We had a 10 minute period where the outside interface (1Gig) of our 1036 firewall was maxed out (download only) and no traffic was getting through to the other side. CPU spiked at 75%. Is this most likely a DDOS attack or are there other possibilities here? I haven’t talked to our provider yet to see if they were having some issue (they are not open for a couple more hours), but I’d like to get a jump on this.
Without any information no one can speculate. You would need some sort of netflow device to monitor.
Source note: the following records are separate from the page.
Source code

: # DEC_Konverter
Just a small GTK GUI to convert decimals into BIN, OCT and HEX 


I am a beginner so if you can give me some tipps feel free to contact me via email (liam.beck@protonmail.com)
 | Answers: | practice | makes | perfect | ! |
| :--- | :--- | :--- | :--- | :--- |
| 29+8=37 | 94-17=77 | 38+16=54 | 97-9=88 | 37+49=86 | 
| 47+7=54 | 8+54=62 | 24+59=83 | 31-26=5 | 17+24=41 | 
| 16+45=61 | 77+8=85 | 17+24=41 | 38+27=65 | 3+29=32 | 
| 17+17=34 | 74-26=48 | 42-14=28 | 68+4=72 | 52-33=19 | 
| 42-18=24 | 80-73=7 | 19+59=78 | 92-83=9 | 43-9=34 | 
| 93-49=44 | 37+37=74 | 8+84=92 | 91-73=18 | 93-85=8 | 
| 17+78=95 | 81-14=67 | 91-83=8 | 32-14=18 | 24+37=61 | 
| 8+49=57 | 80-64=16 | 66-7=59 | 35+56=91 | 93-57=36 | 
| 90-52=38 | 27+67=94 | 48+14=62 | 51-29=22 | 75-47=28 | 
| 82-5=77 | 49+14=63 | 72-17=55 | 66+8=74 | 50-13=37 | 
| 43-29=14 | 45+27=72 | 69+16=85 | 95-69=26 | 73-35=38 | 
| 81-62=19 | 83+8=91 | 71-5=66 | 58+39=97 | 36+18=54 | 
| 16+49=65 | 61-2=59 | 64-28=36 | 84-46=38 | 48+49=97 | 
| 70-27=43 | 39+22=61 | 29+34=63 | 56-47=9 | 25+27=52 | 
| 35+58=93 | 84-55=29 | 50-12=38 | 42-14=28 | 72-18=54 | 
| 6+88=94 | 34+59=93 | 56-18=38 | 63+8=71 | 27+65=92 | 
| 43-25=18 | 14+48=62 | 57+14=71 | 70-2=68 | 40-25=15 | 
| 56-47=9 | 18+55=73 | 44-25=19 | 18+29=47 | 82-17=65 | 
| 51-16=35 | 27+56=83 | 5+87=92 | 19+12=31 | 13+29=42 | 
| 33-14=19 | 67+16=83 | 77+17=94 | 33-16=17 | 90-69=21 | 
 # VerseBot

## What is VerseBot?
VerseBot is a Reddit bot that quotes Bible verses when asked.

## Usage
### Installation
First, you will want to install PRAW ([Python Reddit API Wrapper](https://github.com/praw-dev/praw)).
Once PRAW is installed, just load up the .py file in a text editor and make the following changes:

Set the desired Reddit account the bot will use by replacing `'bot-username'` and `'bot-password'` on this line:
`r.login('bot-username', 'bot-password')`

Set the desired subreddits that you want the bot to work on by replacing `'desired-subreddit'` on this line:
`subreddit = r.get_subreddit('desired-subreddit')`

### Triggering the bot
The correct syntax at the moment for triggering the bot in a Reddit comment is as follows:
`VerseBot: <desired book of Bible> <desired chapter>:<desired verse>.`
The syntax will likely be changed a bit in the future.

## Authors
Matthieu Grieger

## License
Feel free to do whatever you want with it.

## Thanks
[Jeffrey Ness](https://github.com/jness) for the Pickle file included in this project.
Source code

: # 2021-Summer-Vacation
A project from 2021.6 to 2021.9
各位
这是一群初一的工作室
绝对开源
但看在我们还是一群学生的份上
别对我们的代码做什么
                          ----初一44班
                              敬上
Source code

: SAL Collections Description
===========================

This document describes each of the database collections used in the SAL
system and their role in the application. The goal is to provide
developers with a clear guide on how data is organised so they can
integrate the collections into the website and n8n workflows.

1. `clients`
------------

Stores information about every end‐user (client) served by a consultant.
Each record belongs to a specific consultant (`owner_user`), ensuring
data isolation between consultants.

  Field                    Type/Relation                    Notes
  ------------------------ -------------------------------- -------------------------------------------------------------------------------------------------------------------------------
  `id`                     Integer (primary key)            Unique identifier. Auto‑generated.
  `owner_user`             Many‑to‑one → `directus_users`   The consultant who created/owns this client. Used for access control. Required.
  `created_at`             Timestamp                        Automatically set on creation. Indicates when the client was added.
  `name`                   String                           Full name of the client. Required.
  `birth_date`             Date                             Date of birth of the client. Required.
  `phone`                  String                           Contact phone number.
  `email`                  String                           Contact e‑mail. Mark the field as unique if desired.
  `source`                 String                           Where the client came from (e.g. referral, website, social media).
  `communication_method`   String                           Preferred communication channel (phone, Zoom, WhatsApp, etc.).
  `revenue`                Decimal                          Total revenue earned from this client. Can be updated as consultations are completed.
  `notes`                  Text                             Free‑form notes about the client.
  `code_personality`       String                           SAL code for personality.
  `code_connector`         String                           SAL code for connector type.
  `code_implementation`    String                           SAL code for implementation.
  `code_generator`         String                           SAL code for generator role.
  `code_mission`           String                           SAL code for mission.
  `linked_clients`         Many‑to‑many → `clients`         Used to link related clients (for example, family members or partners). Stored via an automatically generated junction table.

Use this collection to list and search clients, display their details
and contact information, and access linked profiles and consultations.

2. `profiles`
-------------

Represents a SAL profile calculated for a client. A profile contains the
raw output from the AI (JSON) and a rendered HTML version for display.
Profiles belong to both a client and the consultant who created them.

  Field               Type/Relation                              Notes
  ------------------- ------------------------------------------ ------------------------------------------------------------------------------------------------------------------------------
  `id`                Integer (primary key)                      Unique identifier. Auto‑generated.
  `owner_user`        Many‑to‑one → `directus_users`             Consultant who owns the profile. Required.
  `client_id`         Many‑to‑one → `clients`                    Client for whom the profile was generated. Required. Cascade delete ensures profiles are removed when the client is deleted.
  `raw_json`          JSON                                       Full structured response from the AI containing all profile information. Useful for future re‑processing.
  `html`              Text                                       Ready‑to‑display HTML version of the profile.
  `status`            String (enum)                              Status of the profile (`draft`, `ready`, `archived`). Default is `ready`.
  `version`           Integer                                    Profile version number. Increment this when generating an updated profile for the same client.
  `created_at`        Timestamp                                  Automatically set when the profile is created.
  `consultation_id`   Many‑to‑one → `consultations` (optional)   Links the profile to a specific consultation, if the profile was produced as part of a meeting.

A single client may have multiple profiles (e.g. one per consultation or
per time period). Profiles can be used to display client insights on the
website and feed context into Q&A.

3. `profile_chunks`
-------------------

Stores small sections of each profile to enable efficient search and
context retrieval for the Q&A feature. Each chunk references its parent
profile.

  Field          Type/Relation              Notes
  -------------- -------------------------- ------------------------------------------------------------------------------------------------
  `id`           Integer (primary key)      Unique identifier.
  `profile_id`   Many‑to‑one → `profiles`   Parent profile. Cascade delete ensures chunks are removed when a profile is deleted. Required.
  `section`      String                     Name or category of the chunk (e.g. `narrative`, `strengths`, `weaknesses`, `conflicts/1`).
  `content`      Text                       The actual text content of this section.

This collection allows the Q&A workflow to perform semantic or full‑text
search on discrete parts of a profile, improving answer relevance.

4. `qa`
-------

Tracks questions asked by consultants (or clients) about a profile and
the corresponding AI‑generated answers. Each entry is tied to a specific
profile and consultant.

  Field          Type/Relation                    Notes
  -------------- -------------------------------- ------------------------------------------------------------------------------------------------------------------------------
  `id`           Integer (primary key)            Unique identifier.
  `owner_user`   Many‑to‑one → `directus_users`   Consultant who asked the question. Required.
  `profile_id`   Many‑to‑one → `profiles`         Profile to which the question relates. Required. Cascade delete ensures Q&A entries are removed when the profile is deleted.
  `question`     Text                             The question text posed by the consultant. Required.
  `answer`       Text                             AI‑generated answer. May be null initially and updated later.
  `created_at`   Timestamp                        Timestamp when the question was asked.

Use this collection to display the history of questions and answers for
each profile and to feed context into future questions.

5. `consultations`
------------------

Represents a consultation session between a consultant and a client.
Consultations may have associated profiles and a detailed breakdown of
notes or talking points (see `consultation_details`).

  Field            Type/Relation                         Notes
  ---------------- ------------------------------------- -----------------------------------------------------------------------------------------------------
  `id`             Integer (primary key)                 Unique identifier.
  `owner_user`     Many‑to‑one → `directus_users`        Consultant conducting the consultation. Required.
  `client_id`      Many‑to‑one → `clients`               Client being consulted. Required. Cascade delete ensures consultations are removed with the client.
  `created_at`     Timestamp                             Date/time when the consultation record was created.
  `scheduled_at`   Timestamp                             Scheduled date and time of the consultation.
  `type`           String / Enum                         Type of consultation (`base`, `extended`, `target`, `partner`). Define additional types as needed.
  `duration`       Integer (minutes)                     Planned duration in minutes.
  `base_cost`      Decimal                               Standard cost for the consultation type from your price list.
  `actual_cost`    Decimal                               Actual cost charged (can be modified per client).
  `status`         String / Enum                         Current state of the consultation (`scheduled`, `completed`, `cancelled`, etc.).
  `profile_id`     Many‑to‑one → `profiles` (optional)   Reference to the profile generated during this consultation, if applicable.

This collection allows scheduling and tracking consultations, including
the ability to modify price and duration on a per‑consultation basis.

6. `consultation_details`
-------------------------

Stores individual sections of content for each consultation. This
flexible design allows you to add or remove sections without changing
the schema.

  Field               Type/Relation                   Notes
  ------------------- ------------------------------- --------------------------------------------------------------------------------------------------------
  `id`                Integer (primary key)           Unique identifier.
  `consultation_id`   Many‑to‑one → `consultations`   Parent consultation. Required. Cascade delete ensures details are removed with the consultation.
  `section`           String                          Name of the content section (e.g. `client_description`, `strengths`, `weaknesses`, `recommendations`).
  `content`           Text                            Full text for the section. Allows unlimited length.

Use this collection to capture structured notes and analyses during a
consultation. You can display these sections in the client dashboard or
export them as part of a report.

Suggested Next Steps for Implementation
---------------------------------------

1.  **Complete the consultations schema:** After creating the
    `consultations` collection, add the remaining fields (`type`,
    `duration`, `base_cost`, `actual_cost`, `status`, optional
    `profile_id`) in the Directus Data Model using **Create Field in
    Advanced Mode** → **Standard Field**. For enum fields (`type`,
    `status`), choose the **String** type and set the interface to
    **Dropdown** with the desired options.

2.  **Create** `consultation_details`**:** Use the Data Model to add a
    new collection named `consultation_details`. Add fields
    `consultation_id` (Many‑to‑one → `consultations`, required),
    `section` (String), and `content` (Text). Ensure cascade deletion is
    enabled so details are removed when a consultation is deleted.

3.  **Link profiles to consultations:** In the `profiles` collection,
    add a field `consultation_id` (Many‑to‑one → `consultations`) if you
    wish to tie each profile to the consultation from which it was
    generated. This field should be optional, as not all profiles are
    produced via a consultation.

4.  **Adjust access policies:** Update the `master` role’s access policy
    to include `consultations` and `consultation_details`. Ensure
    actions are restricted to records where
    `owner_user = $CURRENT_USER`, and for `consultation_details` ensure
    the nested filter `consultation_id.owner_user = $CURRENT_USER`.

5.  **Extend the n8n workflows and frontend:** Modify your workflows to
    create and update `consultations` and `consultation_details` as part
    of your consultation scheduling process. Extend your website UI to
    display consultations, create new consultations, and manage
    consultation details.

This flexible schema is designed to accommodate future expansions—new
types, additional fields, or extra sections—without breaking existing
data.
Yea I get that. It only happened for 15 minutes so I don’t have a record of it. I’ve turned on logging but in the meantime I was casting about for any other possible causes of massive download that stops at the MT firewall at the head end of the network. In all the reading I’ve done today, it seems that short DDos bursts are common and a 1Gbps connection is quite small by today’s standards. Unfortunately, our upstream provider is understaffed and not helpful when it comes to DDos support. As good as our CCR performed under the load, the load still killed our connection to the Internet for a short time with 95% of the downstream bandwidth being used. I thought someone might be willing to speculate . It seems unusual that the traffic is first encountered and then stopped at the Mikrotik affecting only one interface; the one to our upstream provider.
Well more than likely it was a DDOS to your upstream ASN filtering down to you. There are various tools that can analyse realtime traffic that you can deploy.
Thanks. We use Wireshark and the tools included with RouterOS. We have DDos rules on our firewall and log those. Since nothing showed up in our logs though, the traffic must have been focused on the input chain, which we aren’t logging (too much stuff). Since this seemed to affect only our upstream interface on our main firewall I’m thinking there may be a way to capture IP addresses on the CCR without crushing the CPU. It might save one step for our provider who could then block those addresses.